Events

Events

[SQL Death] OxQL: Oximeter Query Language

Date

Mon Apr 7, 2025

Time

04:30pm EDT

Location

ZOOM

Speaker

Ben Naecker

Oxide Computer Company builds private cloud computers–co-designing hardware and software that works together. Our choice to own so much of the design was to enable systemic control and observability: we collect data from the smallest hardware sensor to the distributed control plane software. This talk covers the Oximeter Query Language (OxQL), the domain-specific language used to query and analyze this telemetry data, both for Oxide engineers and also external customers.
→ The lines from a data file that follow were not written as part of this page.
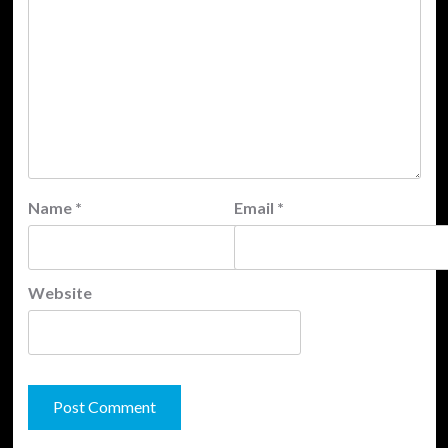
Name
*
Email
*
Website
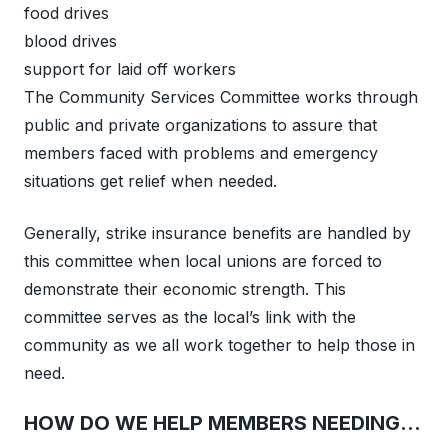
food drives
blood drives
support for laid off workers
The Community Services Committee works through
public and private organizations to assure that
members faced with problems and emergency
situations get relief when needed.
Generally, strike insurance benefits are handled by
this committee when local unions are forced to
demonstrate their economic strength. This
committee serves as the local’s link with the
community as we all work together to help those in
need.
HOW DO WE HELP MEMBERS NEEDING…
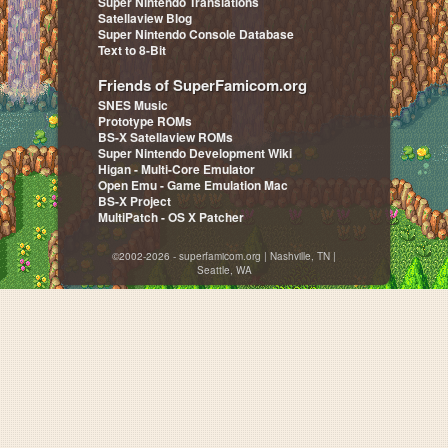
Super Nintendo Translations
Satellaview Blog
Super Nintendo Console Database
Text to 8-Bit
Friends of SuperFamicom.org
SNES Music
Prototype ROMs
BS-X Satellaview ROMs
Super Nintendo Development Wiki
Higan - Multi-Core Emulator
Open Emu - Game Emulation Mac
BS-X Project
MultiPatch - OS X Patcher
©2002-2026 - superfamicom.org | Nashville, TN |
Seattle, WA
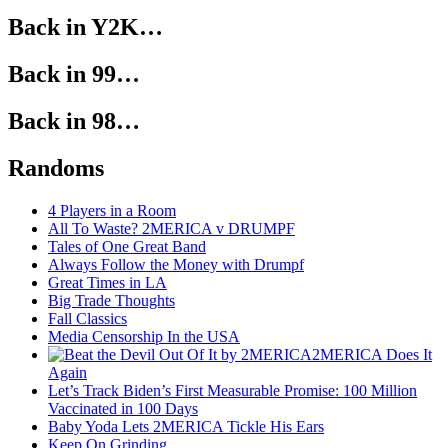
Back in Y2K…
Back in 99…
Back in 98…
Randoms
4 Players in a Room
All To Waste? 2MERICA v DRUMPF
Tales of One Great Band
Always Follow the Money with Drumpf
Great Times in LA
Big Trade Thoughts
Fall Classics
Media Censorship In the USA
2MERICA Does It
Again
Let’s Track Biden’s First Measurable Promise: 100 Million
Vaccinated in 100 Days
Baby Yoda Lets 2MERICA Tickle His Ears
Keep On Grinding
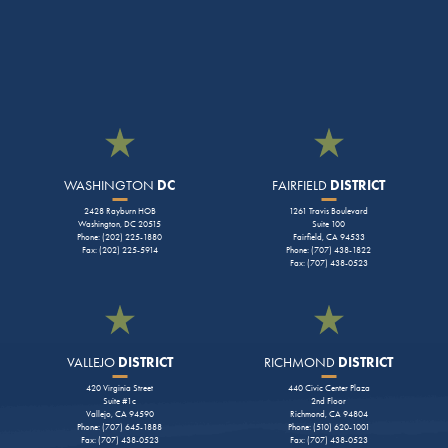
WASHINGTON
DC
FAIRFIELD
DISTRICT
2428 Rayburn HOB
1261 Travis Boulevard
Washington, DC 20515
Suite 100
Phone: (202) 225-1880
Fairfield, CA 94533
Fax: (202) 225-5914
Phone: (707) 438-1822
Fax: (707) 438-0523
VALLEJO
DISTRICT
RICHMOND
DISTRICT
420 Virginia Street
440 Civic Center Plaza
Suite #1c
2nd Floor
Vallejo, CA 94590
Richmond, CA 94804
Phone: (707) 645-1888
Phone: (510) 620-1001
Fax: (707) 438-0523
Fax: (707) 438-0523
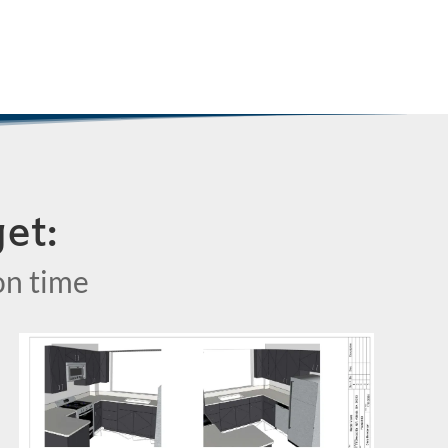
et:
on time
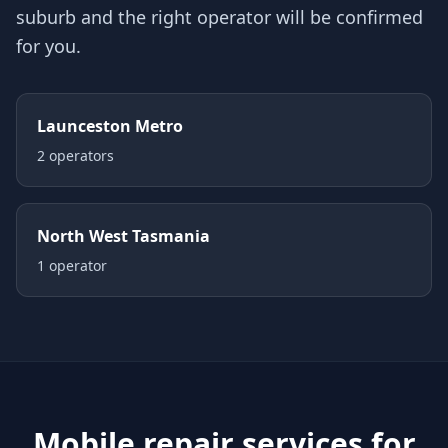
suburb and the right operator will be confirmed
for you.
Launceston Metro
2
operator
s
North West Tasmania
1
operator
Mobile repair services for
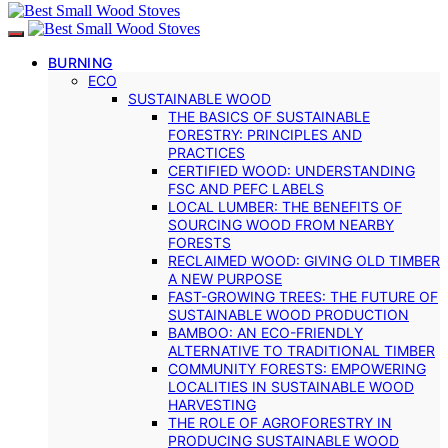
BURNING
ECO
SUSTAINABLE WOOD
THE BASICS OF SUSTAINABLE
FORESTRY: PRINCIPLES AND
PRACTICES
CERTIFIED WOOD: UNDERSTANDING
FSC AND PEFC LABELS
LOCAL LUMBER: THE BENEFITS OF
SOURCING WOOD FROM NEARBY
FORESTS
RECLAIMED WOOD: GIVING OLD TIMBER
A NEW PURPOSE
FAST-GROWING TREES: THE FUTURE OF
SUSTAINABLE WOOD PRODUCTION
BAMBOO: AN ECO-FRIENDLY
ALTERNATIVE TO TRADITIONAL TIMBER
COMMUNITY FORESTS: EMPOWERING
LOCALITIES IN SUSTAINABLE WOOD
HARVESTING
THE ROLE OF AGROFORESTRY IN
PRODUCING SUSTAINABLE WOOD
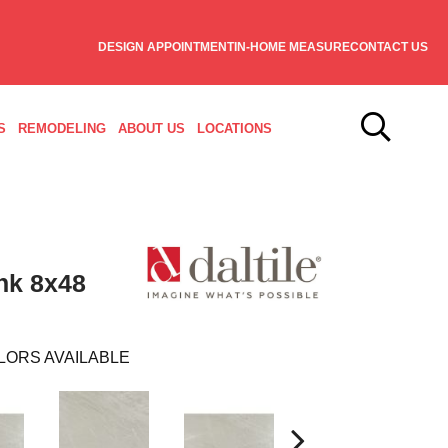
DESIGN APPOINTMENT
IN-HOME MEASURE
CONTACT US
S
REMODELING
ABOUT US
LOCATIONS
nk 8x48
LORS AVAILABLE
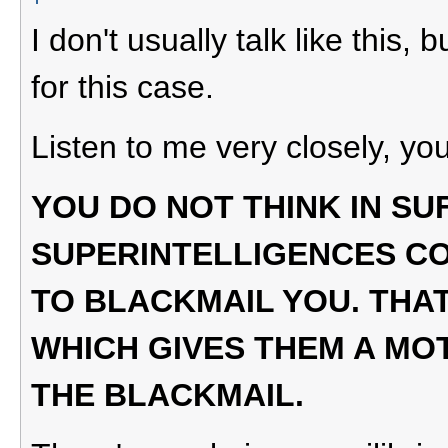
I don't usually talk like this
for this case.
Listen to me very closely, you
YOU DO NOT THINK IN SU
SUPERINTELLIGENCES C
TO BLACKMAIL YOU. THAT
WHICH GIVES THEM A MO
THE BLACKMAIL.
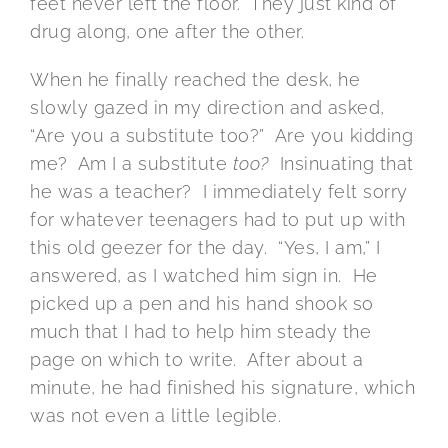
feet never left the floor. They just kind of
drug along, one after the other.
When he finally reached the desk, he
slowly gazed in my direction and asked,
“Are you a substitute too?” Are you kidding
me? Am I a substitute
too?
Insinuating that
he was a teacher? I immediately felt sorry
for whatever teenagers had to put up with
this old geezer for the day. “Yes, I am,” I
answered, as I watched him sign in. He
picked up a pen and his hand shook so
much that I had to help him steady the
page on which to write. After about a
minute, he had finished his signature, which
was not even a little legible.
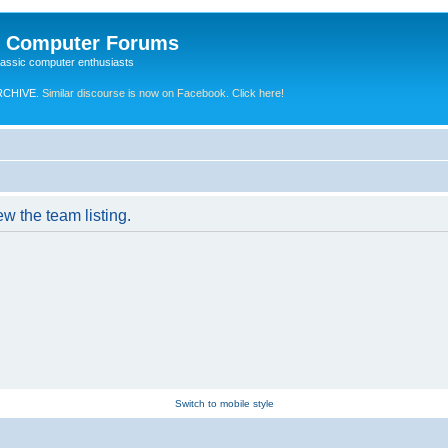
e Computer Forums
lassic computer enthusiasts
RCHIVE.
Similar discourse is now on Facebook. Click here!
w the team listing.
Switch to mobile style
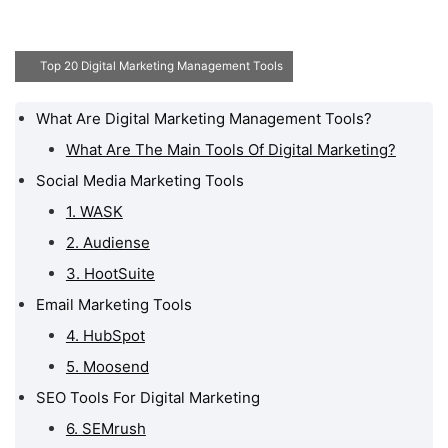
Top 20 Digital Marketing Management Tools
What Are Digital Marketing Management Tools?
What Are Digital
Marketing Management
What Are The Main Tools Of Digital Marketing?
Tools?
Social Media Marketing Tools
Social Media Marketing
1. WASK
Tools
2. Audiense
Email Marketing Tools
3. HootSuite
SEO Tools For Digital
Email Marketing Tools
Marketing
4. HubSpot
Graphic Creation Tools
5. Moosend
Google Tools For Digital
SEO Tools For Digital Marketing
Marketing
6. SEMrush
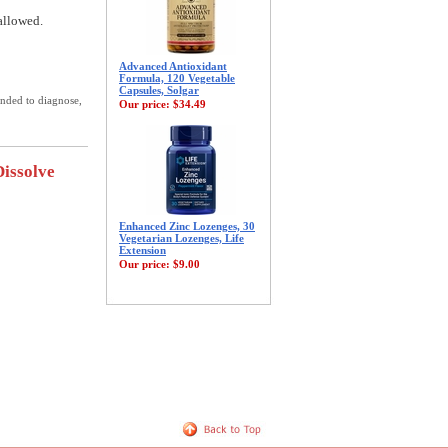
allowed.
Advanced Antioxidant
Formula, 120 Vegetable
Capsules, Solgar
ended to diagnose,
Our price:
$34.49
Dissolve
Enhanced Zinc Lozenges, 30
Vegetarian Lozenges, Life
Extension
Our price:
$9.00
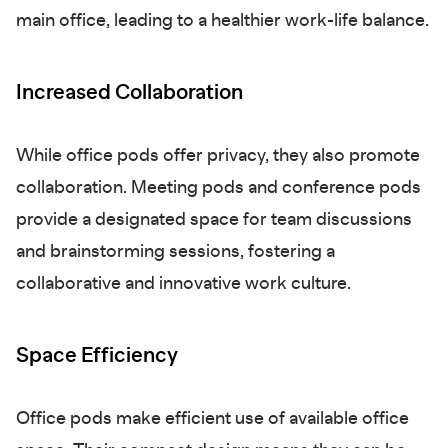
main office, leading to a healthier work-life balance.
Increased Collaboration
While office pods offer privacy, they also promote
collaboration. Meeting pods and conference pods
provide a designated space for team discussions
and brainstorming sessions, fostering a
collaborative and innovative work culture.
Space Efficiency
Office pods make efficient use of available office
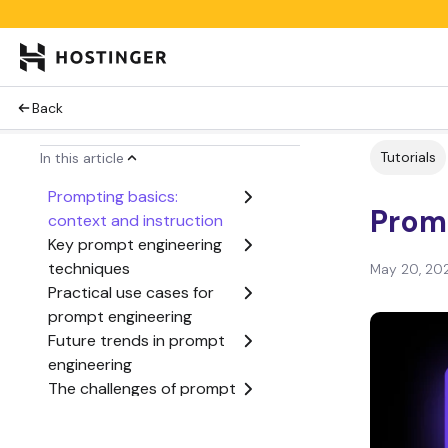
Back
Tutorials
In this article
Prompting basics:
Promp
context and instruction
Key prompt engineering
techniques
May 20, 20
Practical use cases for
prompt engineering
Future trends in prompt
engineering
The challenges of prompt
engineering
Conclusion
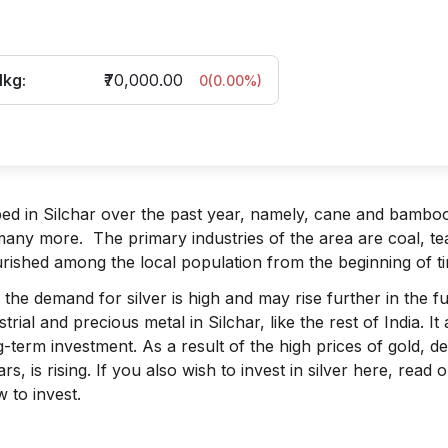
1kg:
₹70,000.00
0
(
0.00
%)
ped in Silchar over the past year, namely, cane and bambo
d many more. The primary industries of the area are coal, te
urished among the local population from the beginning of t
the demand for silver is high and may rise further in the fu
rial and precious metal in Silchar, like the rest of India. It
ng-term investment. As a result of the high prices of gold, 
rs, is rising. If you also wish to invest in silver here, read 
 to invest.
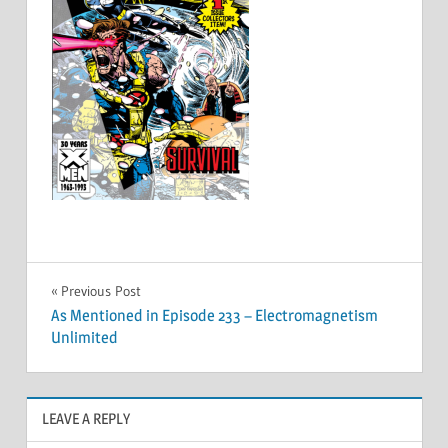
Post
Previous Post
As Mentioned in Episode 233 – Electromagnetism
navigation
Unlimited
LEAVE A REPLY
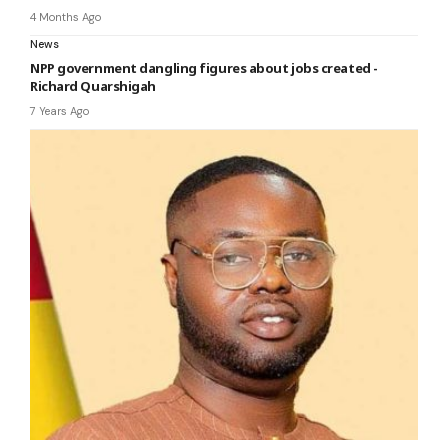
4 Months Ago
News
NPP government dangling figures about jobs created -
Richard Quarshigah
7 Years Ago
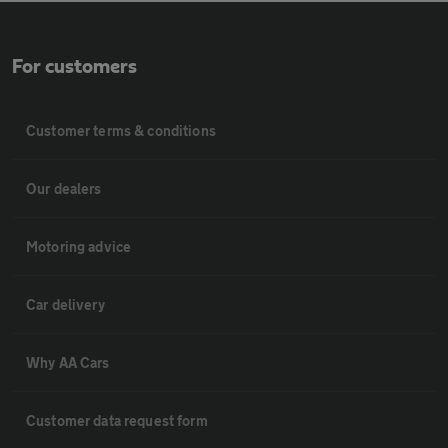
For customers
Customer terms & conditions
Our dealers
Motoring advice
Car delivery
Why AA Cars
Customer data request form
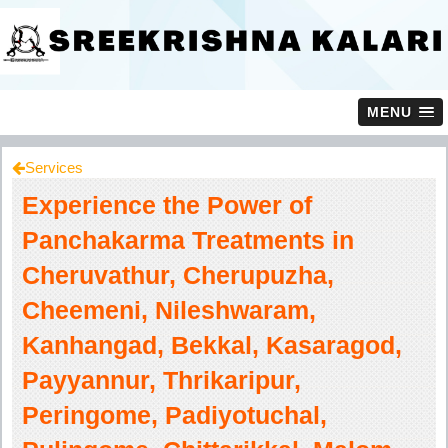
MENU
Services
Experience the Power of
Panchakarma Treatments in
Cheruvathur, Cherupuzha,
Cheemeni, Nileshwaram,
Kanhangad, Bekkal, Kasaragod,
Payyannur, Thrikaripur,
Peringome, Padiyotuchal,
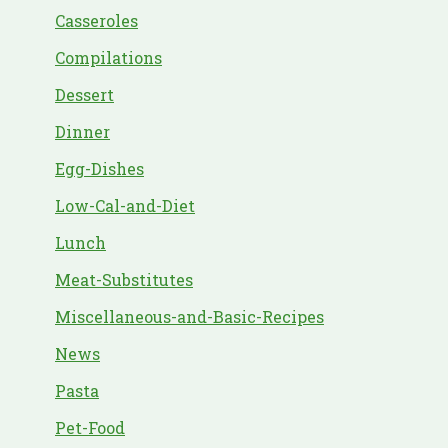
Casseroles
Compilations
Dessert
Dinner
Egg-Dishes
Low-Cal-and-Diet
Lunch
Meat-Substitutes
Miscellaneous-and-Basic-Recipes
News
Pasta
Pet-Food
The choice to build a custom query language in OxQL was not taken lightly – given the choice of SQL or death, we naturally prefer SQL! Our query system did in fact initially expose a SQL interface, but issues around performance, efficiency, and expressiveness ultimately led us to reconsider. OxQL is the result. The language includes analysis methods tailored to timeseries data; an expressive, pipe-based syntax making both queries and the language itself easy to modify; and a clear interface boundary that lets Oxide incrementally improve the language as needs evolve. This talk will explore the underlying data model, syntax, semantics, and query engine of OxQL. We also present some of the criteria we used for evaluating the “choice” of SQL or death, which may help others facing the same question to understand when a special-purpose DSL is appropriate.

This talk is part of the SQL or Death? Seminar Series.

Zoom Link: https://cmu.zoom.us/j/93441451665 (Passcode 261758)

Bio:
Ben Naecker is a software engineer at Oxide Computer Company, where he works primarily on the distributed control plane, telemetry subsystem, and networking. In the past, he has worked on high-performance scientific computing to improve the quality and reduce the duration of MRI scans for preventative medicine. He received his PhD in computational neuroscience from Stanford University, where he built large-scale realtime data recording and visualization software for neuroscientific experiments.